We are of the opinion that the words “all property, both real and personal,” as used in §3735.34 R. C„ were meant by the legislature to embrace all property of a metropolitan housing authority used for the purposes of exercising the powers' set forth in §§3735.27 to 3735.59 R. C., inclusive whether tangible or intangible. We are further of the opinion that the legislature, as a matter of policy, has said in this section of the Revised Code that such property shall be exempt from taxation.

In connection with the power of the General Assembly to exempt personal property from taxation, the parties are referred to the case of the State, ex rel. Struble, v. Davis et al., Tax Commission, 132 Oh St 555, 8 O. O. 552, wherein the first two sections of the syllabus read as follows:

“1. Sec. 2 of Art. XII of the state Constitution requires only lands and improvements thereon to be taxed by uniform rule according to value. By reason of the removal of previous constitutional limitations and restrictions, the power of the General Assembly to determine the subjects and methods of taxation and exemption of personal property therefrom is limited only by Art. I of the Constitution of the state.
*461“2. In the matter of classification of property for taxation purposes, broad power is conferred upon the Legislature. Its action in that regard will not be set aside by the courts unless the classification attempted results in such discrimination against members of the same class as to deny them the equal protection of the law.”

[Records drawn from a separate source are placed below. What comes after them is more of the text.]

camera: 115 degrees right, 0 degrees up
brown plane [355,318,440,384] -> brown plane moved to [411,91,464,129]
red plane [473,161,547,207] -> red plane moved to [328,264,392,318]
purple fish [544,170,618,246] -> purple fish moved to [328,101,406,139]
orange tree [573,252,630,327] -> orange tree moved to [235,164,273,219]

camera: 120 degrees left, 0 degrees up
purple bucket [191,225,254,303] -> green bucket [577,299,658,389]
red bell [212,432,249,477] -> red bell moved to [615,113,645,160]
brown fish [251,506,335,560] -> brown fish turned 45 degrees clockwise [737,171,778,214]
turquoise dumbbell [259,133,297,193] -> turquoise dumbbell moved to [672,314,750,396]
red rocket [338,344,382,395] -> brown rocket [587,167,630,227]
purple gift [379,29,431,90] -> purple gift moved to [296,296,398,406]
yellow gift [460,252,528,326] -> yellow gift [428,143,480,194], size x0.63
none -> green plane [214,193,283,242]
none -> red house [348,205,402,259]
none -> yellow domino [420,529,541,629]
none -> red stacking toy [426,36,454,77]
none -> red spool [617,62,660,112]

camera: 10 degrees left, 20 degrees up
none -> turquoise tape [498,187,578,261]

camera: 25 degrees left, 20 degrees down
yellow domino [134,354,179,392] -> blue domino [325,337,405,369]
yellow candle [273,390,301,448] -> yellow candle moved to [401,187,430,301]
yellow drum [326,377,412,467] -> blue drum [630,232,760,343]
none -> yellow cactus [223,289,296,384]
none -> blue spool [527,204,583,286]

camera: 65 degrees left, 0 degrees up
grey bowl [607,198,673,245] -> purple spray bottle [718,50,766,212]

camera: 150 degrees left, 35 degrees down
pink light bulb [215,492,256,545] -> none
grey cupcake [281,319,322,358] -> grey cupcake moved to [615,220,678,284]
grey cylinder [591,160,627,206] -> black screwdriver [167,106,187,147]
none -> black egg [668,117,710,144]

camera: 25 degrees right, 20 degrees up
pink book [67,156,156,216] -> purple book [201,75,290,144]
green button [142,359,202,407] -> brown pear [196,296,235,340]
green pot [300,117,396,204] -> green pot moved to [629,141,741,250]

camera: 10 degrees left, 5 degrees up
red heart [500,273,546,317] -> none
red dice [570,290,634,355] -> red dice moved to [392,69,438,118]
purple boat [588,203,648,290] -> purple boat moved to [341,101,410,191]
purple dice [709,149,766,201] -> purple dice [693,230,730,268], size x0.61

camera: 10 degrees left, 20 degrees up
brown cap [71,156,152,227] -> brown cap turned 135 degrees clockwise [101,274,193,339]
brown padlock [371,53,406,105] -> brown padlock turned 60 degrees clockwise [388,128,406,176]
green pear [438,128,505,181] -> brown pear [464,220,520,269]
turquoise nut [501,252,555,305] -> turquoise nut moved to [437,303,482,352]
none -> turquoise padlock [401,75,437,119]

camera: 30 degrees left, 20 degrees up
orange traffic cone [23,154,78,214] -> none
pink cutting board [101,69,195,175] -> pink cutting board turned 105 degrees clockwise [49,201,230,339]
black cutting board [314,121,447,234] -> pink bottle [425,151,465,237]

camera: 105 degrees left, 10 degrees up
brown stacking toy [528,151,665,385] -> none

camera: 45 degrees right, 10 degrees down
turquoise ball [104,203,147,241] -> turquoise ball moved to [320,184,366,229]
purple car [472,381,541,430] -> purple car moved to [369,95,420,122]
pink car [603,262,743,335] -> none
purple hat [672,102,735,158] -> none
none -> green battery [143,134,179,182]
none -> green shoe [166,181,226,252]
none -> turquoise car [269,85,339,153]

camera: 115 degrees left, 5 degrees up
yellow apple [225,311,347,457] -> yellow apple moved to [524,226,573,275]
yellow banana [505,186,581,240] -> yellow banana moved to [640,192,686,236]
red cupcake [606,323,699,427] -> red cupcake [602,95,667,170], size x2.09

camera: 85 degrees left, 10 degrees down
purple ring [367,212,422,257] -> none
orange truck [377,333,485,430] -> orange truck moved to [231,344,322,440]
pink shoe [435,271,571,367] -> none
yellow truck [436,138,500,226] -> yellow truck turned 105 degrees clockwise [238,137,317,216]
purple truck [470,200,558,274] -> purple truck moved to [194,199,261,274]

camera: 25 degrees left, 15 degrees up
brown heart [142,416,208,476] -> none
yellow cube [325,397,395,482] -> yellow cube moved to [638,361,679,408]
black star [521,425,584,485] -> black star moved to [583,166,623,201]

It thus appears clear to us that the deposits involved in this case come squarely within the provisions of §5709.04 R. C., which section reads as follows:

“Money, credits, investments, deposits, and other intangible property belonging, either legally or beneficially, to corporations, trust (s), associations, funds, foundations, or community chests, organized and operated exclusively for religious, charitable, scientific, literary, health, hospital, educational, or public purposes, exclusively for the prevention of cruelty to children or animals, or exclusively for contributing financial support to any such purposes, no part of the net earnings of which inures to the benefit of any private shareholder or individual, and no substantial part of the activities of which is carrying on propaganda or otherwise attempting to influence legislation, shall not be subject to taxation.”

It is noted that this section of the Revised Code goes much farther than merely exempting these deposits from taxation in that said section provides that such deposits “shall not be subject to taxation.”

The final order of the tax commissioner is, therefore, reversed and it is our finding and order that the deposits involved in this case are not subject to taxation.